Od dłuższego czasu wiadomo, że Błaszczykowski nie wiąże przyszłości z Wolfsburgiem. Jesienią były kapitan reprezentacji Polski rozegrał w Bundeslidze jedynie 19 minut. Tymczasem 33-latek wciąż chce występować w kadrze, a brak gry może zamknąć drogę do kolejnych powołań.
Nie tak dawno Zbigniew Boniek dał do zrozumienia, że nie zgadza się na powoływanie zawodników, którzy w ogóle nie grają w swoich klubach. Szef PZPN stwierdził, iż takie działania to profanacja reprezentacji. Kolejne zaproszenia na zgrupowania dla Błaszczykowskiego stanęły więc pod znakiem zapytania.
Pochodzący z Truskolasów zawodnik po latach spędzonych w Niemczech chce wrócić do Wisły Kraków. To przy Reymonta Błaszczykowski zaczynał swoją poważną karierę, a Biała Gwiazda zawsze była bliska jego sercu. Jak informuje "Kicker" piłkarz Wolfsburga jest o krok od rozwiązania umowy ze swoim pracodawcą. Pierwszy krok, czyli rozwiązanie kontraktu z Wolfsburgiem, ma zostać wykonany niebawem - można przeczytać w "Kickerze".

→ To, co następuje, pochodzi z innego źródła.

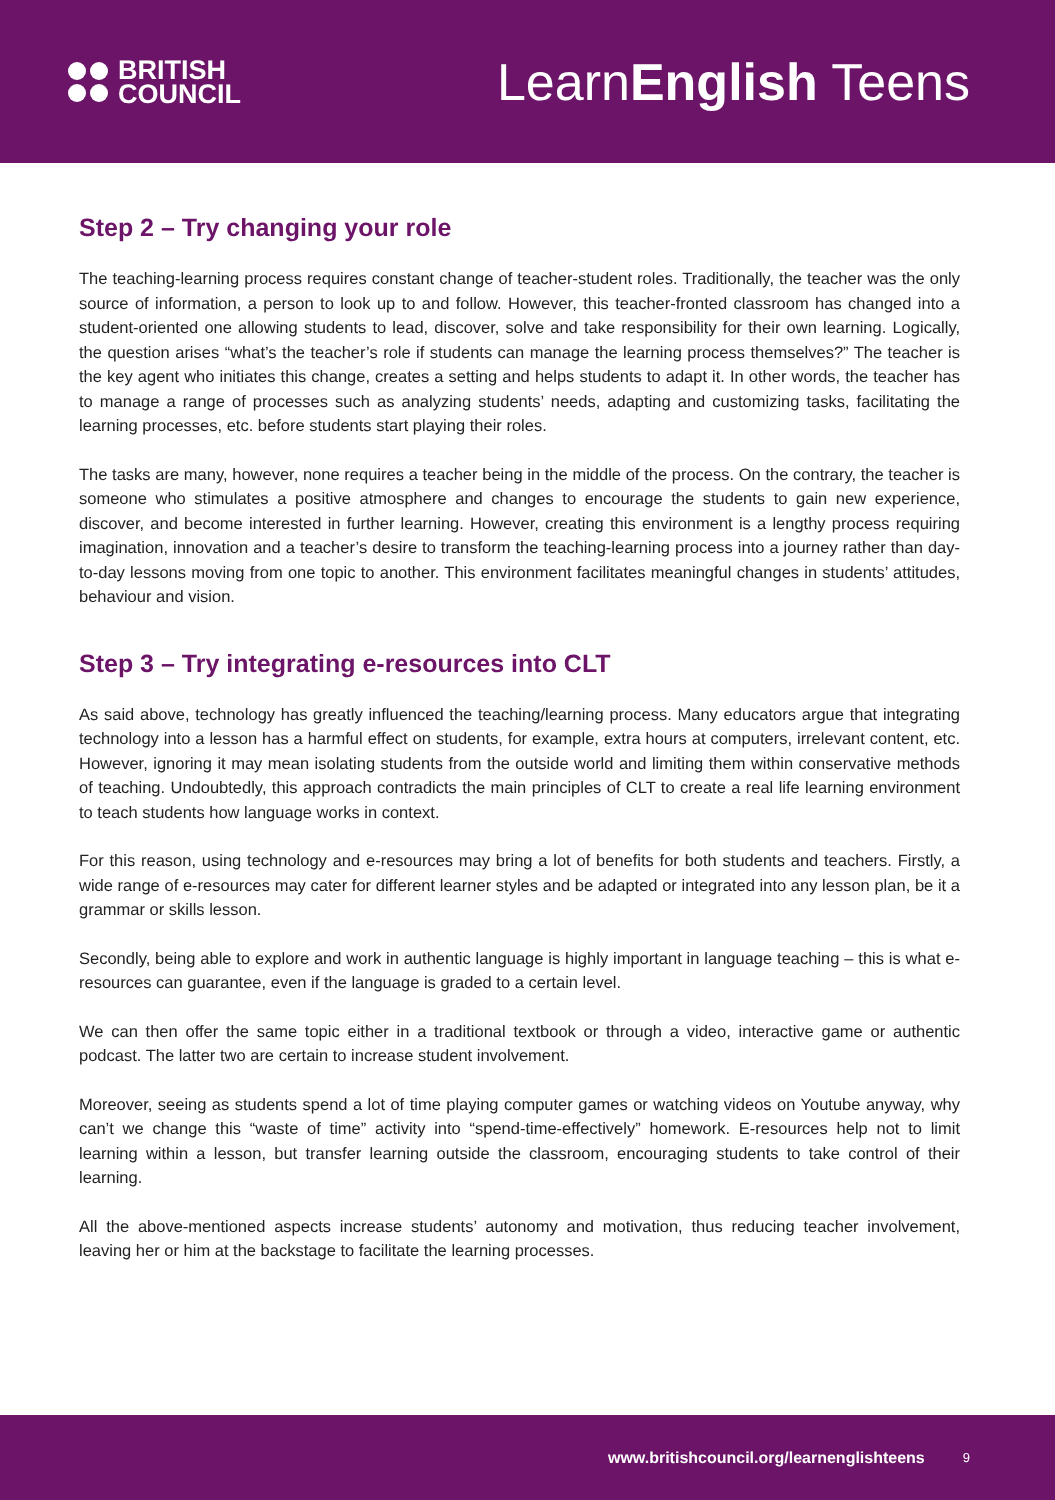BRITISH
COUNCIL
LearnEnglish Teens
Step 2 – Try changing your role
The teaching-learning process requires constant change of teacher-student roles. Traditionally, the teacher was the only source of information, a person to look up to and follow. However, this teacher-fronted classroom has changed into a student-oriented one allowing students to lead, discover, solve and take responsibility for their own learning. Logically, the question arises “what’s the teacher’s role if students can manage the learning process themselves?” The teacher is the key agent who initiates this change, creates a setting and helps students to adapt it. In other words, the teacher has to manage a range of processes such as analyzing students’ needs, adapting and customizing tasks, facilitating the learning processes, etc. before students start playing their roles.
The tasks are many, however, none requires a teacher being in the middle of the process. On the contrary, the teacher is someone who stimulates a positive atmosphere and changes to encourage the students to gain new experience, discover, and become interested in further learning. However, creating this environment is a lengthy process requiring imagination, innovation and a teacher’s desire to transform the teaching-learning process into a journey rather than day-to-day lessons moving from one topic to another. This environment facilitates meaningful changes in students’ attitudes, behaviour and vision.
Step 3 – Try integrating e-resources into CLT
As said above, technology has greatly influenced the teaching/learning process. Many educators argue that integrating technology into a lesson has a harmful effect on students, for example, extra hours at computers, irrelevant content, etc. However, ignoring it may mean isolating students from the outside world and limiting them within conservative methods of teaching. Undoubtedly, this approach contradicts the main principles of CLT to create a real life learning environment to teach students how language works in context.
For this reason, using technology and e-resources may bring a lot of benefits for both students and teachers. Firstly, a wide range of e-resources may cater for different learner styles and be adapted or integrated into any lesson plan, be it a grammar or skills lesson.
Secondly, being able to explore and work in authentic language is highly important in language teaching – this is what e-resources can guarantee, even if the language is graded to a certain level.
We can then offer the same topic either in a traditional textbook or through a video, interactive game or authentic podcast. The latter two are certain to increase student involvement.
Moreover, seeing as students spend a lot of time playing computer games or watching videos on Youtube anyway, why can’t we change this “waste of time” activity into “spend-time-effectively” homework. E-resources help not to limit learning within a lesson, but transfer learning outside the classroom, encouraging students to take control of their learning.
All the above-mentioned aspects increase students’ autonomy and motivation, thus reducing teacher involvement, leaving her or him at the backstage to facilitate the learning processes.
www.britishcouncil.org/learnenglishteens 9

Błaszczykowski spotkał się już z nowymi inwestorami Wisły. Jeśli do 28 grudnia wpłacą oni obiecane 12 mln złotych, to reprezentant Polski niemal na pewno zostanie zawodnikiem Białej Gwiazdy. 33-latka z otwartymi ramionami powita trener Wisły Maciej Stolarczyk. - Chciałbym mieć takiego zawodnika, to osoba bardzo mocno związana z klubem. Jakub Błaszczykowski to przede wszystkim świetny piłkarz - przyznał niedawno Stolarczyk.